Painted by Esther’s Lore

It takes a certain kind of person to turn a makeup staple into an all-encompassing trend, but not only has PaintedbyEsther managed to do that, but she’s also turned one of the most exclusionary beauty products into a well-pigmented movement for darker skin. Blush no longer exists as something to fear, and PaintedbyEsther’s gradient technique is largely responsible for this shift.

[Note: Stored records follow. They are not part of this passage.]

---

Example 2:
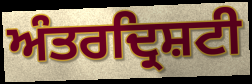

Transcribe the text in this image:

ਅੰਤਰਦ੍ਰਿਸ਼ਟੀ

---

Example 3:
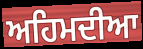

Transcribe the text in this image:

ਅਹਿਮਦੀਆ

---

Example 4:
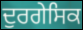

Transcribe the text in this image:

ਦੁਰਗੇਸਿਕ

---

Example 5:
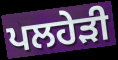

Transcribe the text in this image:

ਪਲਹੇੜੀ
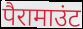
पैरामाउंट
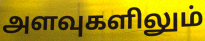
அளவுகளிலும்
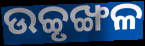
ଉଚ୍ଚୃଙ୍ଖଳ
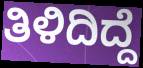
ತಿಳಿದಿದ್ದೆ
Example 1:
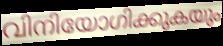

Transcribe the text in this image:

വിനിയോഗിക്കുകയും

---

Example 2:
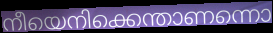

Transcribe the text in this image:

നീയെനിക്കെന്താണന്നൊ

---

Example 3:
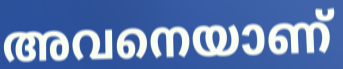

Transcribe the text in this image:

അവനെയാണ്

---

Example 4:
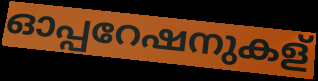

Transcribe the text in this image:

ഓപ്പറേഷനുകള്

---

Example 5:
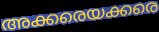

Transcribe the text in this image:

അക്കരെയക്കരെ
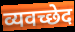
व्यवच्छेद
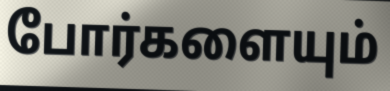
போர்களையும்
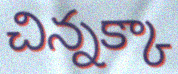
చిన్నక్కా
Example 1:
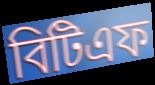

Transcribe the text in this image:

বিটিএফ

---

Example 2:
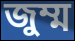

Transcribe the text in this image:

জুম্ম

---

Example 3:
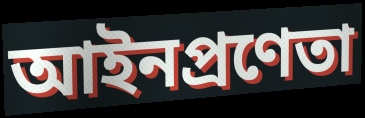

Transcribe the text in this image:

আইনপ্রণেতা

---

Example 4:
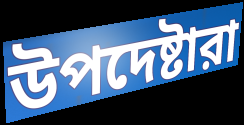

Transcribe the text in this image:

উপদেষ্টারা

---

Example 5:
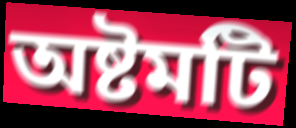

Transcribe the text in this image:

অষ্টমটি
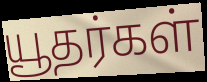
யூதர்கள்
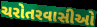
ચરોતરવાસીઓ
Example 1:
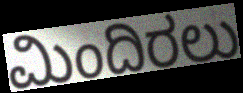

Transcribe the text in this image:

ಮಿಂದಿರಲು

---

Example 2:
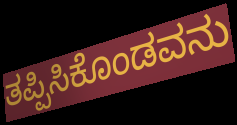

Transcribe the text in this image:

ತಪ್ಪಿಸಿಕೊಂಡವನು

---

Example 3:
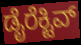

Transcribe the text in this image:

ಡೈರೆಕ್ಟಿವ್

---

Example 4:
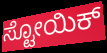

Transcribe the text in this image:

ಸ್ಟೋಯಿಕ್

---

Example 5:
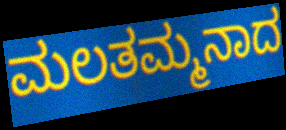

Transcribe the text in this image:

ಮಲತಮ್ಮನಾದ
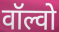
वॉल्वो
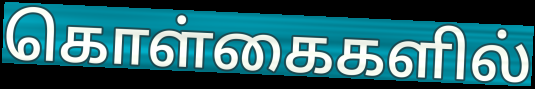
கொள்கைகளில்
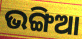
ଭଙ୍ଗିଆ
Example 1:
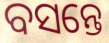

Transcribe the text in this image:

ବସନ୍ତେ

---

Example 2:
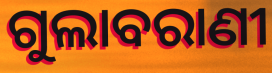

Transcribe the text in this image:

ଗୁଲାବରାଣୀ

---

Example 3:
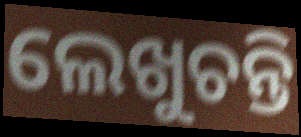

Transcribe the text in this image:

ଲେଖୁଚନ୍ତି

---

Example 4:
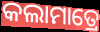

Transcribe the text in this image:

କଲାମାତ୍ରେ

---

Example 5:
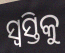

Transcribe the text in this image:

ସ୍ୱସ୍ତିକୁ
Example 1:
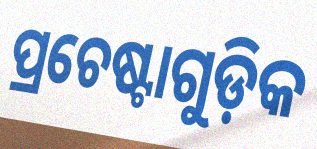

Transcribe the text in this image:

ପ୍ରଚେଷ୍ଟାଗୁଡ଼ିକ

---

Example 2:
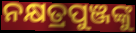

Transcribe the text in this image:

ନକ୍ଷତ୍ରପୁଞ୍ଜଙ୍କୁ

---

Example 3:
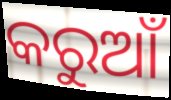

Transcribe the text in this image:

କରୁଆଁ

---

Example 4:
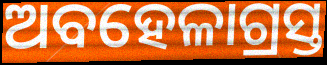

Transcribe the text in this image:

ଅବହେଳାଗ୍ରସ୍ତ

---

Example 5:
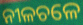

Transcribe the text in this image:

ନୀଳଚଳେ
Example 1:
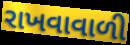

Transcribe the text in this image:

રાખવાવાળી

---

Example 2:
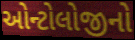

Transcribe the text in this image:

ઓન્ટોલોજીનો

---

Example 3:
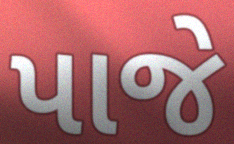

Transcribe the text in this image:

પાજે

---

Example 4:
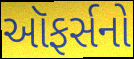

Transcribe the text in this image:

ઑફર્સનો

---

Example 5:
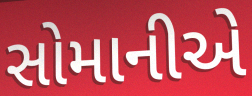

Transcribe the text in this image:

Not the Inventor: But the Influencer

You don’t have to be the originator of a trend for there to be an acknowledgment of your role in putting a certain aesthetic on the map. PaintedbyEsther didn’t invent blush under the eyes, but she is the reason people started replicating the technique. 

As social media users have pointed out, this isn’t just about the makeup; it reflects a larger pattern of behavior that has been called out multiple times over. Not only has PaintedbyEsther made the transition blush trend what it is, but she also turned blush, something those with deeper skin tones used to shy away from, into an accessible and exciting product for dark-skinned makeup wearers. This type of cultural influence and aesthetic is something that can’t be replicated.